* **Exigences du problème**
Comptez les lignes des items qui contiennent la chaîne « black », en respectant la casse, puis donnez seulement ce nombre.

* **Extraits des items**
####

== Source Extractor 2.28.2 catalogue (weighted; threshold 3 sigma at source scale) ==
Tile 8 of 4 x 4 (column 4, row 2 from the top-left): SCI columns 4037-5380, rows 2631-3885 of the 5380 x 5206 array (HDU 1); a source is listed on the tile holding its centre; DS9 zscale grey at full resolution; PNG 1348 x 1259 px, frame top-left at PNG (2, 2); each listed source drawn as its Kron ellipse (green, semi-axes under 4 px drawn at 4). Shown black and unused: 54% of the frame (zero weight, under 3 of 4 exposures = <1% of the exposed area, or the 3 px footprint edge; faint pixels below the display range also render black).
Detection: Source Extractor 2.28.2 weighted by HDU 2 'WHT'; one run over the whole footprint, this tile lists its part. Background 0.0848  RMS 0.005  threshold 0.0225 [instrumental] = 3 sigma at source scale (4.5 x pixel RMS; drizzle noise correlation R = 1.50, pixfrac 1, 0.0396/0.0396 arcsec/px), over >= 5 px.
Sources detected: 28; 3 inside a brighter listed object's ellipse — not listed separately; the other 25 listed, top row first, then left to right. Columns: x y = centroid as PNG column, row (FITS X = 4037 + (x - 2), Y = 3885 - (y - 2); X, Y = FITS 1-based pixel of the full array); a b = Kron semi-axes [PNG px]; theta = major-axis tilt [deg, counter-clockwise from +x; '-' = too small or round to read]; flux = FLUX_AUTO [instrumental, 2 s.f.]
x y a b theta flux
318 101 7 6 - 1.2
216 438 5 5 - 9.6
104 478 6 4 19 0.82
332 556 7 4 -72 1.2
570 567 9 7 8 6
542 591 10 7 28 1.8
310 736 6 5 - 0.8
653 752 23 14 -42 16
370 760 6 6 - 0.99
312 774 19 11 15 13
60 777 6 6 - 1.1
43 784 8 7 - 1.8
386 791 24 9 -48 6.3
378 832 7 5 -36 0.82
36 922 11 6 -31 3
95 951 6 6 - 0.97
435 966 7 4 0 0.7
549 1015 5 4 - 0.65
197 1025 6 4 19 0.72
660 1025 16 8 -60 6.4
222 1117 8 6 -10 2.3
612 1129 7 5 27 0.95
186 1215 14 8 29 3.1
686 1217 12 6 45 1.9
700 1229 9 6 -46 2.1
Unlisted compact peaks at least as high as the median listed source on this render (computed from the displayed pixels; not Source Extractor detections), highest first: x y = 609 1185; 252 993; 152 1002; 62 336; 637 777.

####

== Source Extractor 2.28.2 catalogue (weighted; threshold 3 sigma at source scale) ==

####

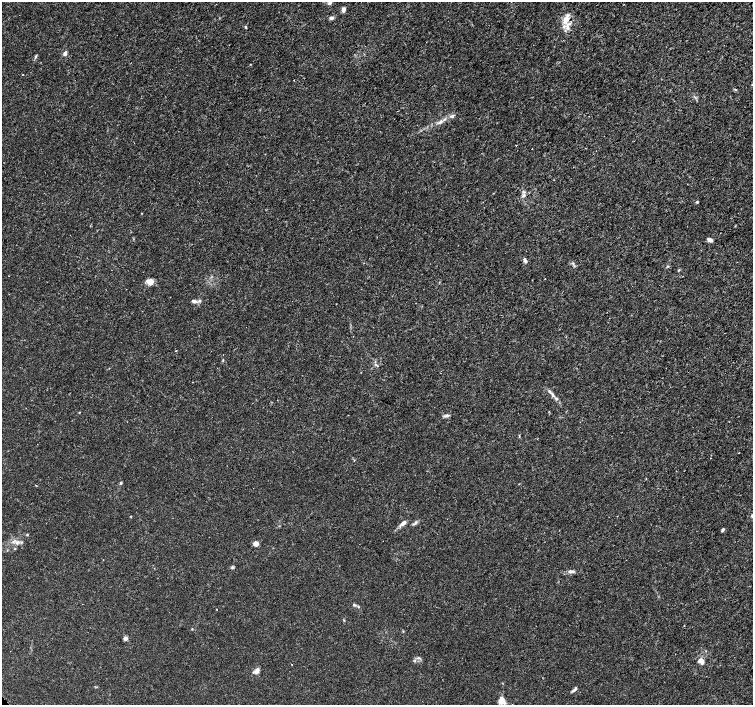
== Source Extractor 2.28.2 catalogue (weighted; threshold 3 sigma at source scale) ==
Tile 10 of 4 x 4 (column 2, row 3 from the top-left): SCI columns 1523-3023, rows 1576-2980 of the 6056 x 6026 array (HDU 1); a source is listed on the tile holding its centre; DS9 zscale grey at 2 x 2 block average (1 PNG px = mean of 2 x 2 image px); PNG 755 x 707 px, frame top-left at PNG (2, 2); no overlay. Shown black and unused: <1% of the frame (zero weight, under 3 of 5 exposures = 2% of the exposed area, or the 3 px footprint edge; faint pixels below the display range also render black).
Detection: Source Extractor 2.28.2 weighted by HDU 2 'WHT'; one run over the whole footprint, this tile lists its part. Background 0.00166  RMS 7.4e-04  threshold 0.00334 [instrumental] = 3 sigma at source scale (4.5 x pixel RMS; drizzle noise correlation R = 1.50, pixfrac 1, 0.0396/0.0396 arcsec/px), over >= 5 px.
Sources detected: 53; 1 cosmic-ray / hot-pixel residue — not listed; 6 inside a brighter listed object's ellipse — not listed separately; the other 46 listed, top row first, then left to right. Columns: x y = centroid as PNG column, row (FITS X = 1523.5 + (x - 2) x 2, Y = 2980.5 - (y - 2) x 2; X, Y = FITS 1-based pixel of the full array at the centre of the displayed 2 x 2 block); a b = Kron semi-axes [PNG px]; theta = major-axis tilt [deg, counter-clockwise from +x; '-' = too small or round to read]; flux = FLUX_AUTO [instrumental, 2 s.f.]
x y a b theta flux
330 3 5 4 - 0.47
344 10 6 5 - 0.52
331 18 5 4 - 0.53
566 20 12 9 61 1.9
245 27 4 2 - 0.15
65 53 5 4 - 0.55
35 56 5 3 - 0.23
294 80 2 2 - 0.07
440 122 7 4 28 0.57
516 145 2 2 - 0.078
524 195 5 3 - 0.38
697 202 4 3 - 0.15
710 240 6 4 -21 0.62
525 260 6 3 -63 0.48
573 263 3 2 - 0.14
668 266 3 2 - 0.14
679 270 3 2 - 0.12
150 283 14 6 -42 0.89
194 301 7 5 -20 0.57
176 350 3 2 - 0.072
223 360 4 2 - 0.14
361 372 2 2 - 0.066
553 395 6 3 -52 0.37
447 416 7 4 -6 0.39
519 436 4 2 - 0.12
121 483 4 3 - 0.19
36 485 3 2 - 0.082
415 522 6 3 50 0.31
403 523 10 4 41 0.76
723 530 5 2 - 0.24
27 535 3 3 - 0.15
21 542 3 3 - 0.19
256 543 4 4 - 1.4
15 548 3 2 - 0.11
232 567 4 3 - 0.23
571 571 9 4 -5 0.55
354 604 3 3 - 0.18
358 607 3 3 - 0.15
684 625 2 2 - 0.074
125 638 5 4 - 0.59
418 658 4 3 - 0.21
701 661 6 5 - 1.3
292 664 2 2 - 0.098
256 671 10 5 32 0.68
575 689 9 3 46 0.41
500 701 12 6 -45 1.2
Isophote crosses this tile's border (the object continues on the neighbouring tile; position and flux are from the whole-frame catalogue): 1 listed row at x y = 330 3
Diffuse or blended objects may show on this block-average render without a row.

####

* **Réponse finale**
2